As early as 1992, the famous guru of management, Peter Drucker, wrote in The Wall Street Journal: "Uncertaintyin the economy, society, politicshas become so great as to render futile, if not counterproductive, the kind of planning most companies still practice: forecasting based on probabilities." Uncertainty has, if anything, grown since 1992 with the expansion of the Internet, the reality of terrorism, pressures on hydrocarbon fuels, the threat of global warming, and worldwide epidemics. In addition to uncertainty, formal budgeting has also come under fire for impeding trust and empowerment, two new concepts in the evolving corporate culture, as well as for stifling innovation. As David Marginson and Stuart Ogden recently wrote in Financial Management (UK), "Budgets have long had a bad press, but they have attracted even more flak recently for being at best inappropriate to modern business practice and at worst potentially harmful. The Beyond Budgeting Round Table (BBRT) has been one of their most vociferous critics. It argues, for example, that the necessary conditions of trust and empowerment in today's organizations are not possible with budgets still in place, because the entire system perpetuates central command and control." Innovation is vital for economic survival. But "budgeting stifles trust and empowerment, according to its critics, which in turn stifles innovation." The BBRT is an element of The Player Group, a management advisory firm; the Round Table has 29 major corporate members. On its homepage, BBRT advocates a set of principles which include, among others, continuous planning and controls (rather than an annual budget process), resource allocation as needed (rather than based on annual allocations and plans), high performance standards (rather than detailed rules and budgets), and freedom of action by small front-line teams (rather than direct control of operations from the center).

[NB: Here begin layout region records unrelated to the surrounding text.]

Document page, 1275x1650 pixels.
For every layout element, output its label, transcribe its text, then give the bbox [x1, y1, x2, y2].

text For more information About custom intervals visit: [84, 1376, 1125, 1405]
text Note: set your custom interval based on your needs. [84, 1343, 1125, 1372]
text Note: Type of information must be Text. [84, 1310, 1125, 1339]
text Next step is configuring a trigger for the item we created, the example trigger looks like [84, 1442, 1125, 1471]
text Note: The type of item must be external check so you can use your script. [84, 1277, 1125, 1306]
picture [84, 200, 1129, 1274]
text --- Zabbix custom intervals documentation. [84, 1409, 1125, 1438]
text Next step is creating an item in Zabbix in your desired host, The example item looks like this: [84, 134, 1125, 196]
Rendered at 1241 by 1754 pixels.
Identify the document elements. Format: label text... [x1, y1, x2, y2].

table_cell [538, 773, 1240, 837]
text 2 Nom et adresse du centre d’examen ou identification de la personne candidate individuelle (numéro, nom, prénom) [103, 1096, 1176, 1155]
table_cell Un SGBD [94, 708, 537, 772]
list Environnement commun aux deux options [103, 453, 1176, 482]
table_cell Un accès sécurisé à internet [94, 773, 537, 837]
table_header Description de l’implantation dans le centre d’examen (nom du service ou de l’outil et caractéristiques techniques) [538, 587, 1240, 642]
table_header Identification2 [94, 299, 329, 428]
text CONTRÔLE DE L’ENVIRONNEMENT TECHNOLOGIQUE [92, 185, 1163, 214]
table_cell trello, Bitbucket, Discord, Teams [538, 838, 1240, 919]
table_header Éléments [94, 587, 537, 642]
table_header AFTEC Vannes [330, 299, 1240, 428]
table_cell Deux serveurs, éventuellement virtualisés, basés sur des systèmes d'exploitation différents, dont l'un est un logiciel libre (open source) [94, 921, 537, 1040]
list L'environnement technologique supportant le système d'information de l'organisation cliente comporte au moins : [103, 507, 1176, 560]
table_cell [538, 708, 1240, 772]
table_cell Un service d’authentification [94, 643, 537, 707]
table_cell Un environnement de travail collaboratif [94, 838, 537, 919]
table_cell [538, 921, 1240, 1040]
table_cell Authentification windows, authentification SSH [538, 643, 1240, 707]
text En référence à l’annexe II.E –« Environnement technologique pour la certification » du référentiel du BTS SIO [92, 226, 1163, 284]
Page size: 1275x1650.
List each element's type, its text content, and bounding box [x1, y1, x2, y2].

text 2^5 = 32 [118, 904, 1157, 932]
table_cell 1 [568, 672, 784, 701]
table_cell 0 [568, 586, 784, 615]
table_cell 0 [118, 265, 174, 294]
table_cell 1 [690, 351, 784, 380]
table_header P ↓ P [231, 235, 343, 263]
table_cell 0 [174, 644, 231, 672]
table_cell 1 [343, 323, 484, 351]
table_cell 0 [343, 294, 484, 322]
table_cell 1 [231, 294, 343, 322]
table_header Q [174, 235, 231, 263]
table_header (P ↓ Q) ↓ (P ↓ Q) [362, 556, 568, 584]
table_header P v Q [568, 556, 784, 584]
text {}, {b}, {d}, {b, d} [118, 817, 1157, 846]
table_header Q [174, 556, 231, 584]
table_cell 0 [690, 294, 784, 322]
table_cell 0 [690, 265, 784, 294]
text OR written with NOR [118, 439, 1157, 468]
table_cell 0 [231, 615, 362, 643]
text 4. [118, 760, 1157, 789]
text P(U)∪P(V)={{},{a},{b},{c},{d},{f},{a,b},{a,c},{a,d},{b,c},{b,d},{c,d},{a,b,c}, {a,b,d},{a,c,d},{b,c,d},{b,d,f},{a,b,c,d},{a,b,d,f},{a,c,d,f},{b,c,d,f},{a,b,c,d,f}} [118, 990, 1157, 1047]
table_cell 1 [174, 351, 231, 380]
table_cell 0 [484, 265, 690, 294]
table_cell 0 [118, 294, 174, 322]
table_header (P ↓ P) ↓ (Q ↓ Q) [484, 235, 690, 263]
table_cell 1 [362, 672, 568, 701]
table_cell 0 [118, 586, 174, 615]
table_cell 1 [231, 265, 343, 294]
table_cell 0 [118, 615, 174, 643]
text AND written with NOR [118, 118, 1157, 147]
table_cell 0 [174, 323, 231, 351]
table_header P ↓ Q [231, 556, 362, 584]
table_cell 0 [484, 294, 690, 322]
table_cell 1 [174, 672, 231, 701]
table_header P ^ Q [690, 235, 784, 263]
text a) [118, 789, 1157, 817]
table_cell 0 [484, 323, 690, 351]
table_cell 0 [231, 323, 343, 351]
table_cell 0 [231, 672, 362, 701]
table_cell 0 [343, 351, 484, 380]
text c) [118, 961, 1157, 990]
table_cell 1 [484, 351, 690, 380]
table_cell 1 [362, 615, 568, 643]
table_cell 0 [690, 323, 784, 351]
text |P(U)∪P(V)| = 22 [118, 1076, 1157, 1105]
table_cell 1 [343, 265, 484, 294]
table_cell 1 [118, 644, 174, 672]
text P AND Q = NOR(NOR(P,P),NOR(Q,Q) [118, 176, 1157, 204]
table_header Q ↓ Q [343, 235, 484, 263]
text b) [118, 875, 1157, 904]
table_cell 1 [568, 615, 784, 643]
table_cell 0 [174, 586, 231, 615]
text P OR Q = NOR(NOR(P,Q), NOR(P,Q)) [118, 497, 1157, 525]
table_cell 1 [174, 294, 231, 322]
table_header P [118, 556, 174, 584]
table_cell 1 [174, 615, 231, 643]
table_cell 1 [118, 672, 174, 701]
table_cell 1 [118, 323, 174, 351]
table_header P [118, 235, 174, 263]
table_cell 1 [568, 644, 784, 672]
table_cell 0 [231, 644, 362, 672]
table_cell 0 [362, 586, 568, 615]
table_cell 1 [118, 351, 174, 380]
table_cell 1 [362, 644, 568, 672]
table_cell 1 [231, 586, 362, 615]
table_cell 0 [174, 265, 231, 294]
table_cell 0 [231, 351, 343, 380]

The high costs of the budget process and its poor adaptability to stock market perceptions is another force working to bring about change in the budgetary process as it has been practiced over the last 50 years or so. An article in The Practical Accountant put the matter as follows, citing Herman Heyns of Accenture/Cranfield School of Management: "[T]the budget process is obsolete given today's economy, resulting in documents that are time-consuming to produce, of little predictive value, subject to gamesmanship and, quite frankly, out of date by the time they're implemented." Among the new approaches advocated by Heyns is therolling budget. Under a rolling budget, performance of the operation over the last 12 months is evaluated on an on-going basis; projections for the next three months are generated every month. Budgeting appears to be on the cusp of a change. How long it will take to transform itself is difficult to predict. In a new book titled Beyond Budgeting, Jeremy Hope and Robert Fraser start off by sketching the ambivalence felt by top and middle management toward formal, traditional budgeting. Then they go on: "Though this ambivalence toward budgeting has existed for decades, the balance of opinion has swung decidedly in favor of the 'very dissatisfied.' Even within the financial management community, nine of ten have expressed their dissatisfaction, finding the budgeting process too 'unreliable' and 'cumbersome.'" The changes, as they evolve, will impact large corporations first and foremost. For the small business owner, budgeting in the traditional sense will continue to be a sensible, necessary, and valuable tool practiced, in essence, by examining current resources, eyeing the future, and making rational allocations for the immediate future.